━━━ DOCUMENT EXCERPT
Conclusions and relevance: Among patients with heart failure and left ventricular ejection factor of higher than 40%, sacubitril/valsartan treatment compared with standard renin angiotensin system inhibitor treatment or placebo resulted in a significantly greater decrease in plasma N-terminal pro-brain natriuretic peptide levels at 12 weeks but did not significantly improve 6-minute walk distance at 24 weeks. Further research is warranted to evaluate potential clinical benefits of sacubitril/valsartan in these patients.

Trial registration: ClinicalTrials.gov Identifier: NCT03066804.

Figure 1.. Patient Flow Through the PARALLAX -HF Trial

^aFour hundred fifty-one patients were screened more than once; rescreened patients were included only once. ^bDefined as any untoward medical occurrence or worsening of preexisting medical conditions or diseases at the time of signing the informed consent form. ^cPatients did not qualify for randomization and did not receive study treatment but were inadvertently randomized into the study. ^dPatients were inadvertently randomized within a wrong treatment stratum and did not receive the study treatment. Rerandomized patients were included only once. ^ePatients with baseline 6-minute walk distance of 100 to 450 m. NT-proBNP indicates N-terminal pro–brain natriuretic peptide.
━━━━━━
━━━ DATA EXTRACTS
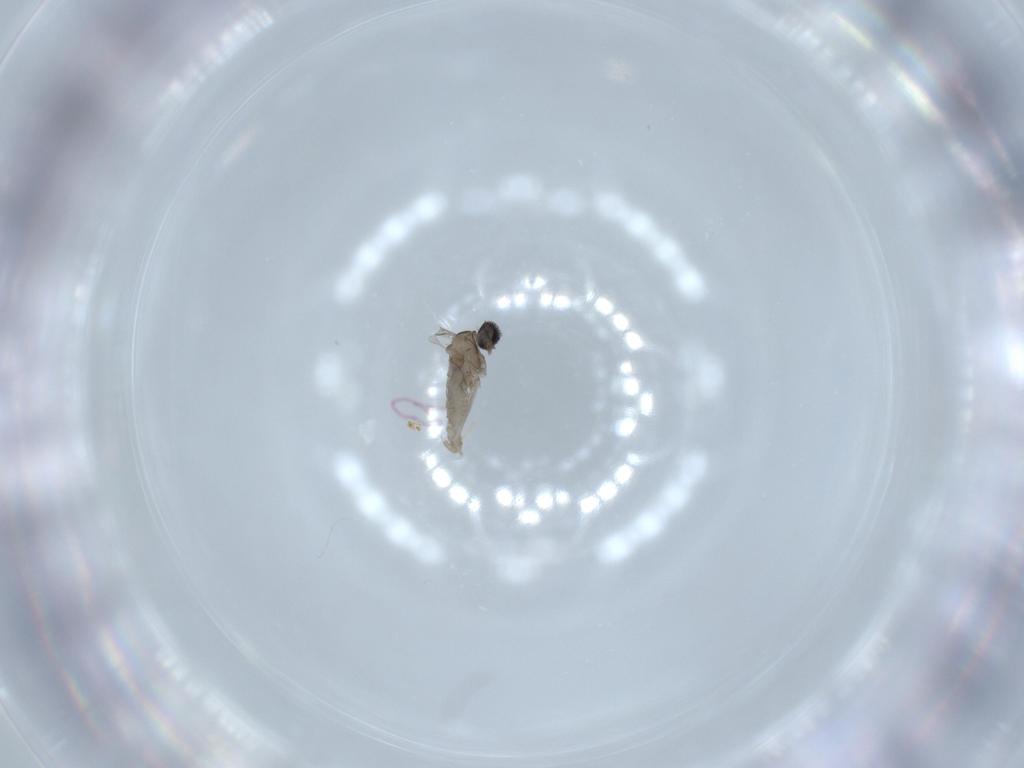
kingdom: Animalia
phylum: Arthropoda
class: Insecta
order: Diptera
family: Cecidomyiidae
━━━━━━
━━━ DATA EXTRACTS
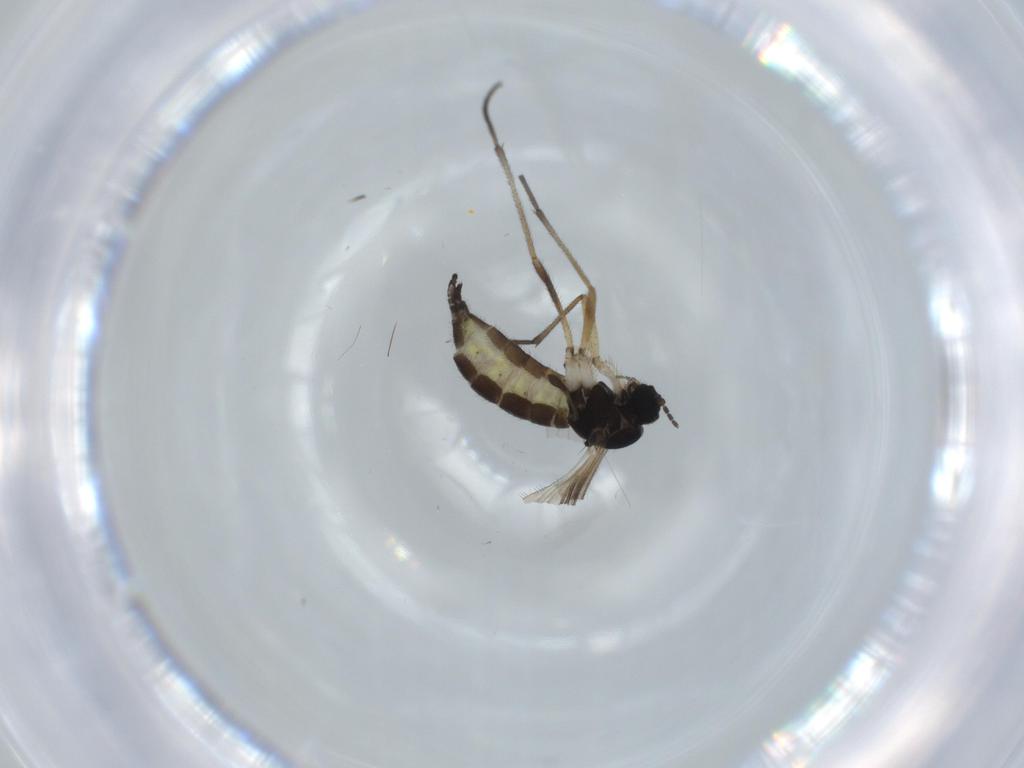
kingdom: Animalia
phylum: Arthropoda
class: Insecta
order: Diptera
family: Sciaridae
━━━━━━
- ASSIGNMENT -
In the heart failure trial excerpt, rewrite the paragraph beginning "Conclusions and relevance" as a short bulleted list that keeps its main facts.

- TASK ANSWER -
- Population: patients with heart failure and left ventricular ejection factor higher than 40%
- Comparison: sacubitril/valsartan versus standard renin angiotensin system inhibitor treatment or placebo
- At 12 weeks, sacubitril/valsartan produced a significantly greater decrease in plasma N-terminal pro-brain natriuretic peptide levels.
- At 24 weeks, it did not significantly improve 6-minute walk distance.
- Further research is warranted to evaluate its potential clinical benefits in these patients.